##### Raw data #####
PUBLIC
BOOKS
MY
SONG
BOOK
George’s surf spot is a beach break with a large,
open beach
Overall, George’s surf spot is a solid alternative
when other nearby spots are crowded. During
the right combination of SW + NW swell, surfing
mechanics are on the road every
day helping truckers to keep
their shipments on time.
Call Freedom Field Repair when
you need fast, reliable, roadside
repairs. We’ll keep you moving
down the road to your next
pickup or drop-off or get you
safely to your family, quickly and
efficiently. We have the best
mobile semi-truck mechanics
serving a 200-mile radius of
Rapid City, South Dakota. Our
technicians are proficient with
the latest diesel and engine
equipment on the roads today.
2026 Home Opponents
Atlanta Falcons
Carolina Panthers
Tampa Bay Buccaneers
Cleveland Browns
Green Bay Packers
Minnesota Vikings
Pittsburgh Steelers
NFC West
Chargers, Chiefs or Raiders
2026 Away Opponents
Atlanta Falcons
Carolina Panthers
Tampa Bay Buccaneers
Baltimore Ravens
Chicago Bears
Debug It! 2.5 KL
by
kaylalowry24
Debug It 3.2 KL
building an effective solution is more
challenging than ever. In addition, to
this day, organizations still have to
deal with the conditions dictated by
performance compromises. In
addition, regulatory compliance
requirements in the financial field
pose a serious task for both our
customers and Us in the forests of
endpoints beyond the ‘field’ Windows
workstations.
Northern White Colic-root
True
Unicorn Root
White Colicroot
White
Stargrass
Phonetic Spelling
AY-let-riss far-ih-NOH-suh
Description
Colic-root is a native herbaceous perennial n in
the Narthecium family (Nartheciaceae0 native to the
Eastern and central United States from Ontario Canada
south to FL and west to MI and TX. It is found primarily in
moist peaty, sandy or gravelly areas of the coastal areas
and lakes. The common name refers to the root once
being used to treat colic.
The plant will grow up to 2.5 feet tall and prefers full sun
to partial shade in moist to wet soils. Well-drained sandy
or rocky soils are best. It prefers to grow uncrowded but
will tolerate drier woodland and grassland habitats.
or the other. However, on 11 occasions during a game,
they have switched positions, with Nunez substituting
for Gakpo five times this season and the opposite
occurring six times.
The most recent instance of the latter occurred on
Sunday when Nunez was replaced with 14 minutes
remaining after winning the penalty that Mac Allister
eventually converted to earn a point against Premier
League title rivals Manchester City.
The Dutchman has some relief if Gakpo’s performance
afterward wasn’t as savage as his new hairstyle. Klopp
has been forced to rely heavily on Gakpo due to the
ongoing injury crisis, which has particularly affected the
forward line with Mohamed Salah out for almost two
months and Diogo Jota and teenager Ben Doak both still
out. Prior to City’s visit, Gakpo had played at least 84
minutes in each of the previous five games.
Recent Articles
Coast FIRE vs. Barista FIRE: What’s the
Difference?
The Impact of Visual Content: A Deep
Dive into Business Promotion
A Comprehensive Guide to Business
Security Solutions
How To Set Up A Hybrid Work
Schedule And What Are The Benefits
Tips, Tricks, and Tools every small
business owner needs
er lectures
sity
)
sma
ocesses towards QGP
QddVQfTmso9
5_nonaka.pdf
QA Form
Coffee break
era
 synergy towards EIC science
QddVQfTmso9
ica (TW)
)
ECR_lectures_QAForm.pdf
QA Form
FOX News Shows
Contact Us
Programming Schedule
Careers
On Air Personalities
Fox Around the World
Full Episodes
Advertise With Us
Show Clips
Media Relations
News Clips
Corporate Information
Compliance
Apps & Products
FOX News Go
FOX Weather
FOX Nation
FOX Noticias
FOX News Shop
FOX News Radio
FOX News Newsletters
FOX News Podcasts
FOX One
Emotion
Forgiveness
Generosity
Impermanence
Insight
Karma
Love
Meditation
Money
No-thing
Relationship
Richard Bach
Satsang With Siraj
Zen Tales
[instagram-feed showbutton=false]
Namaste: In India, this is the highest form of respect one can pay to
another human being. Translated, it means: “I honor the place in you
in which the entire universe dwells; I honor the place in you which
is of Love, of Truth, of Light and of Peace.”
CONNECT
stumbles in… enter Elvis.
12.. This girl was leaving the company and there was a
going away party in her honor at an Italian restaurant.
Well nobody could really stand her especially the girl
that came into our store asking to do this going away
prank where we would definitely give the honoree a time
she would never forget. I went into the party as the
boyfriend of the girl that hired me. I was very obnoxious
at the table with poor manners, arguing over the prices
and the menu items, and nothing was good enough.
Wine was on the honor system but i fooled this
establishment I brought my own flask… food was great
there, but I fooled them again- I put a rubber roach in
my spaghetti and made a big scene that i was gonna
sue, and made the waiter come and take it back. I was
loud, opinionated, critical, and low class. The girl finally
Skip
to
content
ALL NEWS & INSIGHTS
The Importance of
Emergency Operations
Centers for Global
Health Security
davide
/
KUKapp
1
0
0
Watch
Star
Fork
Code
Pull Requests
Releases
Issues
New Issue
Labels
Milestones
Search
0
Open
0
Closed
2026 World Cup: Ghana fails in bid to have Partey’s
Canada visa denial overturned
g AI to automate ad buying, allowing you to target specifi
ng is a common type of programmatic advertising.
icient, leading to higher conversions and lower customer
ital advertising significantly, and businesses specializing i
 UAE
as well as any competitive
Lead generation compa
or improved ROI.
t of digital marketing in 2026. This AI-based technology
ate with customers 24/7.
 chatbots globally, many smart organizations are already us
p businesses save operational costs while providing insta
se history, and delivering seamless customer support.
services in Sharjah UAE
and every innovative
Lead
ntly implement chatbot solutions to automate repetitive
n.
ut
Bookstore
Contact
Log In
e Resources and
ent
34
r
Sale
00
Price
#####
Exercise> Restate the data above exactly, keeping each word as it stands.

Result of the exercise>
PUBLIC
BOOKS
MY
SONG
BOOK
George’s surf spot is a beach break with a large,
open beach
Overall, George’s surf spot is a solid alternative
when other nearby spots are crowded. During
the right combination of SW + NW swell, surfing
mechanics are on the road every
day helping truckers to keep
their shipments on time.
Call Freedom Field Repair when
you need fast, reliable, roadside
repairs. We’ll keep you moving
down the road to your next
pickup or drop-off or get you
safely to your family, quickly and
efficiently. We have the best
mobile semi-truck mechanics
serving a 200-mile radius of
Rapid City, South Dakota. Our
technicians are proficient with
the latest diesel and engine
equipment on the roads today.
2026 Home Opponents
Atlanta Falcons
Carolina Panthers
Tampa Bay Buccaneers
Cleveland Browns
Green Bay Packers
Minnesota Vikings
Pittsburgh Steelers
NFC West
Chargers, Chiefs or Raiders
2026 Away Opponents
Atlanta Falcons
Carolina Panthers
Tampa Bay Buccaneers
Baltimore Ravens
Chicago Bears
Debug It! 2.5 KL
by
kaylalowry24
Debug It 3.2 KL
building an effective solution is more
challenging than ever. In addition, to
this day, organizations still have to
deal with the conditions dictated by
performance compromises. In
addition, regulatory compliance
requirements in the financial field
pose a serious task for both our
customers and Us in the forests of
endpoints beyond the ‘field’ Windows
workstations.
Northern White Colic-root
True
Unicorn Root
White Colicroot
White
Stargrass
Phonetic Spelling
AY-let-riss far-ih-NOH-suh
Description
Colic-root is a native herbaceous perennial n in
the Narthecium family (Nartheciaceae0 native to the
Eastern and central United States from Ontario Canada
south to FL and west to MI and TX. It is found primarily in
moist peaty, sandy or gravelly areas of the coastal areas
and lakes. The common name refers to the root once
being used to treat colic.
The plant will grow up to 2.5 feet tall and prefers full sun
to partial shade in moist to wet soils. Well-drained sandy
or rocky soils are best. It prefers to grow uncrowded but
will tolerate drier woodland and grassland habitats.
or the other. However, on 11 occasions during a game,
they have switched positions, with Nunez substituting
for Gakpo five times this season and the opposite
occurring six times.
The most recent instance of the latter occurred on
Sunday when Nunez was replaced with 14 minutes
remaining after winning the penalty that Mac Allister
eventually converted to earn a point against Premier
League title rivals Manchester City.
The Dutchman has some relief if Gakpo’s performance
afterward wasn’t as savage as his new hairstyle. Klopp
has been forced to rely heavily on Gakpo due to the
ongoing injury crisis, which has particularly affected the
forward line with Mohamed Salah out for almost two
months and Diogo Jota and teenager Ben Doak both still
out. Prior to City’s visit, Gakpo had played at least 84
minutes in each of the previous five games.
Recent Articles
Coast FIRE vs. Barista FIRE: What’s the
Difference?
The Impact of Visual Content: A Deep
Dive into Business Promotion
A Comprehensive Guide to Business
Security Solutions
How To Set Up A Hybrid Work
Schedule And What Are The Benefits
Tips, Tricks, and Tools every small
business owner needs
er lectures
sity
)
sma
ocesses towards QGP
QddVQfTmso9
5_nonaka.pdf
QA Form
Coffee break
era
 synergy towards EIC science
QddVQfTmso9
ica (TW)
)
ECR_lectures_QAForm.pdf
QA Form
FOX News Shows
Contact Us
Programming Schedule
Careers
On Air Personalities
Fox Around the World
Full Episodes
Advertise With Us
Show Clips
Media Relations
News Clips
Corporate Information
Compliance
Apps & Products
FOX News Go
FOX Weather
FOX Nation
FOX Noticias
FOX News Shop
FOX News Radio
FOX News Newsletters
FOX News Podcasts
FOX One
Emotion
Forgiveness
Generosity
Impermanence
Insight
Karma
Love
Meditation
Money
No-thing
Relationship
Richard Bach
Satsang With Siraj
Zen Tales
[instagram-feed showbutton=false]
Namaste: In India, this is the highest form of respect one can pay to
another human being. Translated, it means: “I honor the place in you
in which the entire universe dwells; I honor the place in you which
is of Love, of Truth, of Light and of Peace.”
CONNECT
stumbles in… enter Elvis.
12.. This girl was leaving the company and there was a
going away party in her honor at an Italian restaurant.
Well nobody could really stand her especially the girl
that came into our store asking to do this going away
prank where we would definitely give the honoree a time
she would never forget. I went into the party as the
boyfriend of the girl that hired me. I was very obnoxious
at the table with poor manners, arguing over the prices
and the menu items, and nothing was good enough.
Wine was on the honor system but i fooled this
establishment I brought my own flask… food was great
there, but I fooled them again- I put a rubber roach in
my spaghetti and made a big scene that i was gonna
sue, and made the waiter come and take it back. I was
loud, opinionated, critical, and low class. The girl finally
Skip
to
content
ALL NEWS & INSIGHTS
The Importance of
Emergency Operations
Centers for Global
Health Security
davide
/
KUKapp
1
0
0
Watch
Star
Fork
Code
Pull Requests
Releases
Issues
New Issue
Labels
Milestones
Search
0
Open
0
Closed
2026 World Cup: Ghana fails in bid to have Partey’s
Canada visa denial overturned
g AI to automate ad buying, allowing you to target specifi
ng is a common type of programmatic advertising.
icient, leading to higher conversions and lower customer
ital advertising significantly, and businesses specializing i
 UAE
as well as any competitive
Lead generation compa
or improved ROI.
t of digital marketing in 2026. This AI-based technology
ate with customers 24/7.
 chatbots globally, many smart organizations are already us
p businesses save operational costs while providing insta
se history, and delivering seamless customer support.
services in Sharjah UAE
and every innovative
Lead
ntly implement chatbot solutions to automate repetitive
n.
ut
Bookstore
Contact
Log In
e Resources and
ent
34
r
Sale
00
Price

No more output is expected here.